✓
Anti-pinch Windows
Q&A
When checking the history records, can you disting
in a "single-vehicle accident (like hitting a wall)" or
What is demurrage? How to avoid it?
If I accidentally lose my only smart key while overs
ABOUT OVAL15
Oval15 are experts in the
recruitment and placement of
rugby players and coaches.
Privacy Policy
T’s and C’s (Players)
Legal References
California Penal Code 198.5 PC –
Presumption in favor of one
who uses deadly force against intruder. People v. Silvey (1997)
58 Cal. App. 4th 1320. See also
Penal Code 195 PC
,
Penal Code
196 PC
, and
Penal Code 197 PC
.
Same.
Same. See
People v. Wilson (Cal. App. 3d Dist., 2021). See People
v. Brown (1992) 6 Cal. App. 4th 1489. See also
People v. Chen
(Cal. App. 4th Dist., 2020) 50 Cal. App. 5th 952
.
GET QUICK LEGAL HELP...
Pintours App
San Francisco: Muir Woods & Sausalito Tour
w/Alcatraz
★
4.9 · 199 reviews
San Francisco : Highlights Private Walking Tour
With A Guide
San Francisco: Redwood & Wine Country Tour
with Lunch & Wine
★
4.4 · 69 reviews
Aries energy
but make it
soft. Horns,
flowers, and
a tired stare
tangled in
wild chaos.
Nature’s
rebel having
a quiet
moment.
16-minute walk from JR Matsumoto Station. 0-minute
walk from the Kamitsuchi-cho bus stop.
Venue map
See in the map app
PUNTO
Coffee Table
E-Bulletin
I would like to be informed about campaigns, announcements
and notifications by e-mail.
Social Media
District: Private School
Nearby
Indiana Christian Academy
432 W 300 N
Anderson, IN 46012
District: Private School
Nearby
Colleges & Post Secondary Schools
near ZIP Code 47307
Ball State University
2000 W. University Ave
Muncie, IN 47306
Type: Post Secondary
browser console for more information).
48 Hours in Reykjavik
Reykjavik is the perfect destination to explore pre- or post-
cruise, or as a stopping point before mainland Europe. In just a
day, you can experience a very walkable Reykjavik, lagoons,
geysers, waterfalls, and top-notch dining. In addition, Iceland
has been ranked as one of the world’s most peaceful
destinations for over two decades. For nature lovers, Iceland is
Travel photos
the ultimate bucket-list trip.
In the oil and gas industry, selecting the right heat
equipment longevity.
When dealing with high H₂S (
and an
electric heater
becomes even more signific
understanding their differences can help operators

• Assigned task:
Repeating the listing in full, word for word, is the required output.

• Solution:
✓
Anti-pinch Windows
Q&A
When checking the history records, can you disting
in a "single-vehicle accident (like hitting a wall)" or
What is demurrage? How to avoid it?
If I accidentally lose my only smart key while overs
ABOUT OVAL15
Oval15 are experts in the
recruitment and placement of
rugby players and coaches.
Privacy Policy
T’s and C’s (Players)
Legal References
California Penal Code 198.5 PC –
Presumption in favor of one
who uses deadly force against intruder. People v. Silvey (1997)
58 Cal. App. 4th 1320. See also
Penal Code 195 PC
,
Penal Code
196 PC
, and
Penal Code 197 PC
.
Same.
Same. See
People v. Wilson (Cal. App. 3d Dist., 2021). See People
v. Brown (1992) 6 Cal. App. 4th 1489. See also
People v. Chen
(Cal. App. 4th Dist., 2020) 50 Cal. App. 5th 952
.
GET QUICK LEGAL HELP...
Pintours App
San Francisco: Muir Woods & Sausalito Tour
w/Alcatraz
★
4.9 · 199 reviews
San Francisco : Highlights Private Walking Tour
With A Guide
San Francisco: Redwood & Wine Country Tour
with Lunch & Wine
★
4.4 · 69 reviews
Aries energy
but make it
soft. Horns,
flowers, and
a tired stare
tangled in
wild chaos.
Nature’s
rebel having
a quiet
moment.
16-minute walk from JR Matsumoto Station. 0-minute
walk from the Kamitsuchi-cho bus stop.
Venue map
See in the map app
PUNTO
Coffee Table
E-Bulletin
I would like to be informed about campaigns, announcements
and notifications by e-mail.
Social Media
District: Private School
Nearby
Indiana Christian Academy
432 W 300 N
Anderson, IN 46012
District: Private School
Nearby
Colleges & Post Secondary Schools
near ZIP Code 47307
Ball State University
2000 W. University Ave
Muncie, IN 47306
Type: Post Secondary
browser console for more information).
48 Hours in Reykjavik
Reykjavik is the perfect destination to explore pre- or post-
cruise, or as a stopping point before mainland Europe. In just a
day, you can experience a very walkable Reykjavik, lagoons,
geysers, waterfalls, and top-notch dining. In addition, Iceland
has been ranked as one of the world’s most peaceful
destinations for over two decades. For nature lovers, Iceland is
Travel photos
the ultimate bucket-list trip.
In the oil and gas industry, selecting the right heat
equipment longevity.
When dealing with high H₂S (
and an
electric heater
becomes even more signific
understanding their differences can help operators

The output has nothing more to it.